THE DATA:
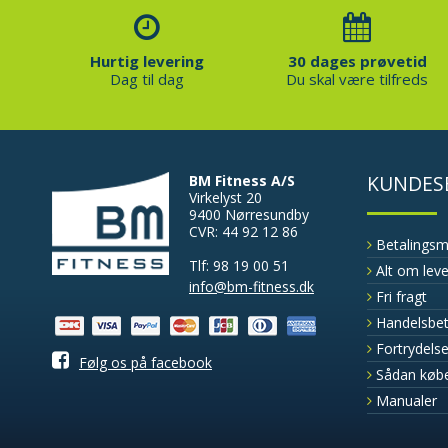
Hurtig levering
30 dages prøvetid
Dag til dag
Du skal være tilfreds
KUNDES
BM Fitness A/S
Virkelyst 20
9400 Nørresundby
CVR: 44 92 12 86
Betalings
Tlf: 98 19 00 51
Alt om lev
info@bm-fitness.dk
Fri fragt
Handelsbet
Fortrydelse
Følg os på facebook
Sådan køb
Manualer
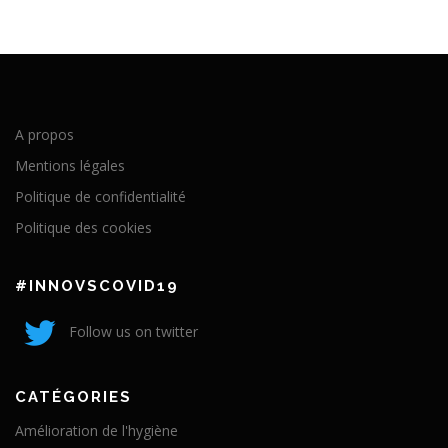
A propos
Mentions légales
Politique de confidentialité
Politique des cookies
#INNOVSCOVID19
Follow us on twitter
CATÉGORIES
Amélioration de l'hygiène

REQUIRED ACTION: Copy every line of text in the listing above without changing a single character, and leave the pictures out.

RESPONSE BOX:
Hurtig levering
30 dages prøvetid
Dag til dag
Du skal være tilfreds
KUNDES
BM Fitness A/S
Virkelyst 20
9400 Nørresundby
CVR: 44 92 12 86
Betalings
Tlf: 98 19 00 51
Alt om lev
info@bm-fitness.dk
Fri fragt
Handelsbet
Fortrydelse
Følg os på facebook
Sådan køb
Manualer
A propos
Mentions légales
Politique de confidentialité
Politique des cookies
#INNOVSCOVID19
Follow us on twitter
CATÉGORIES
Amélioration de l'hygiène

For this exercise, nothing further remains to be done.